The mainstream media reaction has been palpably angry. In a remarkable series of tweets last night, The New York Times called out Trump and White House Press Secretary Sean Spicer for a collection of untruths. On its front page Tuesday, the paper addressed the president’s claim about voter fraud with a headline that flatly said he was lying: “Meeting with Top Lawmakers, Trump Repeats an Election Lie.”
So far, most of the new administration’s mendacity has been focused on things that appear to embarrass Trump. That includes things like his popular vote loss to Hillary Clinton or the acres of empty space on the National Mall during his inauguration and the countless empty seats along the route of the parade that followed.
But as the inauguration fades into the past, what will be really instructive about the future direction of the Trump administration is how it deals with a different kind of fact -- the ones that, unlike crowd size and whether the skies miraculously cleared as soon as Trump began his inaugural address, actually have an impact on the lives of the American people.
That’s what one reporter at Spicer’s Monday afternoon press briefing appeared to be trying to get at when she asked him “What is the average national unemployment rate?”
What many saw as a strange “gotcha” type query meant to catch Spicer out over a specific statistic, was really something else entirely. The official unemployment rate is currently 4.7 percent, according to the Bureau of Labor Statistics, but on the campaign trail, Trump frequently insisted that the official figures are fraudulent, insisting that the “real” rate could be as high as 42 percent.
The issue the question was trying to probe is whether or not the Trump administration is going to accept the assessment of economists and other experts when they do their best to gather hard evidence about the state of the country.
To his credit, Spicer gave a rough description of how the BLS looks at unemployment in the country, pointing out that the official rate is one of several measures that the agency takes “so that economists can view them and...look at different landscapes on...how to make economic policy.”

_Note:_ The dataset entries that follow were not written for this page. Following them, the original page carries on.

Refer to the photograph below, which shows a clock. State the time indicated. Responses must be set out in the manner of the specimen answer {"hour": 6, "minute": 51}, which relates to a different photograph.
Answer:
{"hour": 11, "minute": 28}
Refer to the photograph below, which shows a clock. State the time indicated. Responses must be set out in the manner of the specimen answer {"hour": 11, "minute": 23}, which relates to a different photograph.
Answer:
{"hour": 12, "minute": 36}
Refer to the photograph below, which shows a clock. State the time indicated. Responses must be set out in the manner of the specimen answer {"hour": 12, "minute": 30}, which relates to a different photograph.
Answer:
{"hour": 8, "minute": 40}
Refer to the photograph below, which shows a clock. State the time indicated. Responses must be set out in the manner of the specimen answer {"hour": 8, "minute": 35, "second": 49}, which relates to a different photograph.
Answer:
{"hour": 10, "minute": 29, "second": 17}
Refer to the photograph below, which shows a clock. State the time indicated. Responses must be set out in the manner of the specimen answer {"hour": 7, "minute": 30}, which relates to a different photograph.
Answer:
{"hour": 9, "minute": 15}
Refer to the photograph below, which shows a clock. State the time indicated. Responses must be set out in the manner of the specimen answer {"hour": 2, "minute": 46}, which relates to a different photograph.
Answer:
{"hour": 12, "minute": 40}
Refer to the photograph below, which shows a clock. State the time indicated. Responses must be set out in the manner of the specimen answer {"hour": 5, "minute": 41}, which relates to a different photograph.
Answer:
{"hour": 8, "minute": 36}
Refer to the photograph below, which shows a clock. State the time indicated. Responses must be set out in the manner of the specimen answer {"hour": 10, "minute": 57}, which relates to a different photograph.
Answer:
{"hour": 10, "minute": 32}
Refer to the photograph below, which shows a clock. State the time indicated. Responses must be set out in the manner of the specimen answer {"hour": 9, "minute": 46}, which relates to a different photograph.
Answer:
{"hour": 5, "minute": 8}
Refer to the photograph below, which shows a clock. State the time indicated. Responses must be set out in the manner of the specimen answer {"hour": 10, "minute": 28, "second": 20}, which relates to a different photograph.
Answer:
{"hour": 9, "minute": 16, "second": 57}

Without trying to defend Trump’s indefensible 42 percent claim, Spicer promised that in the White House, “[the] economic team is going to look at a multitude of statistics and drive economic policies.” However, Spicer also made it plain that when his boss thinks about things like unemployment and job creation, he is less focused on hard numbers than he is on what is, effectively, anecdotal evidence.
“[W]hen he sees people that are hurting, that haven't had wages lifted up, that are unemployed, that can't save for their kids’ future, that are having a trouble with their healthcare costs, that's what he really cares about,” Spicer said. He added, “Those are the kinds of things the president, he's not focused on statistics as much as he is on whether or not the American people are doing better as a whole.”
Spicer defended Trump’s focus on relatively trivial actions, like pressuring the Carrier company to preserve between 800 and 1,000 jobs in Indiana -- not even a rounding error in national employment numbers -- rather than focusing on the bigger picture.
“I think for too often in Washington, we get our heads wrapped around a number and a statistic,” Spicer continued. “And we look at and we forget the faces and the families and the businesses that are behind those numbers. And so, I think that's where his head's at, is trying to look at those people that come to his rallies, that have come to his event, that he's met with in person that are struggling and say, ‘Mr. Trump, I'm working as hard as I can. I'm working two jobs, I'm doing everything by the rules, and I keep getting screwed.’”
The thing is, the United States is a big country. Somebody’s always getting screwed somewhere. Somebody else is also getting really rich. But lots and lots of other people are muddling along somewhere in the middle. The chance that someone motivated enough by their own circumstances to come to a rally or to cut a politician a big check falls in that broad middle is probably a lot smaller than Trump and his team seem to want to admit.
Many people close to Trump have complained that the person who has the most influence over his decision-making is, frequently, the last person he spoke to. What the nation and the media will need to be vigilant about in the years ahead is the danger of federal policy guided more by anecdote and feeling than by provable facts and well-researched figures.